= Eccles (character) =

Spike Milligan comedy character from the Goons

Eccles (/ˈɛkəlz/), also referred to as 'The Famous Eccles' or 'Mad Dan Eccles', is the name of a comedy character, created and performed by Spike Milligan, from the 1950s BBC radio comedy series The Goon Show. In the episode "The Macreekie Rising of '74", Peter Sellers had to fill in for the role in Milligan's absence. Very occasionally, he was referred to as 'Field Marshal' Eccles.

Eccles was one of the show's secondary characters, but like his counterpart Bluebottle (portrayed by Sellers), became extremely popular and he is regarded as epitomising the show's humour. The Eccles character and his distinctive voicing were strongly influenced by Milligan's childhood love for the classic Walt Disney cartoons and specifically Disney's anthropomorphic buffoon dog character Goofy. . When Milligan wrote The Idiot Weekly, an Australian version of The Goon Show, Eccles often made appearances in the script.
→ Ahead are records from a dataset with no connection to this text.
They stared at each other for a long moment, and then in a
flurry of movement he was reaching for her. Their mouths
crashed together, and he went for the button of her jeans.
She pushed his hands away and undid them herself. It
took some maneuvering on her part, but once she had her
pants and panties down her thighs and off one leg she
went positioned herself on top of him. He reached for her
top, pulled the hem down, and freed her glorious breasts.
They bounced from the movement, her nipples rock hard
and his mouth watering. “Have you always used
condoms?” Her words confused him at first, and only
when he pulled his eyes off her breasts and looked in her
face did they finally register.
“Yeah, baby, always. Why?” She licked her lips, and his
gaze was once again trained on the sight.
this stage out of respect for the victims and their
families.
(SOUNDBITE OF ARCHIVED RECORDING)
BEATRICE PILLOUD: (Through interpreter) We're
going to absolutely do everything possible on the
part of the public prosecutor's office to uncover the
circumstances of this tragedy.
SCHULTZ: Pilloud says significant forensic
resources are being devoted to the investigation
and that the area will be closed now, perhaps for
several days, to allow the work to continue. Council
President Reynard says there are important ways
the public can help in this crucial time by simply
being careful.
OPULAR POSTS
Milligan visualised Eccles as a tall, lanky, amiable, well-meaning, but incredibly stupid teenager who often found himself involved—usually alongside Bluebottle and Neddie Seagoon—in one of the nefarious schemes created by arch-villain Hercules Grytpype-Thynne. As well as being frequently referred to as being something other than an ordinary human, Eccles also possesses remarkable stupidity when dealing with physical objects; in "The Greatest Mountain in the World" he describes two sticks of dynamite as "What luck! Two big cigars and they're both lit!"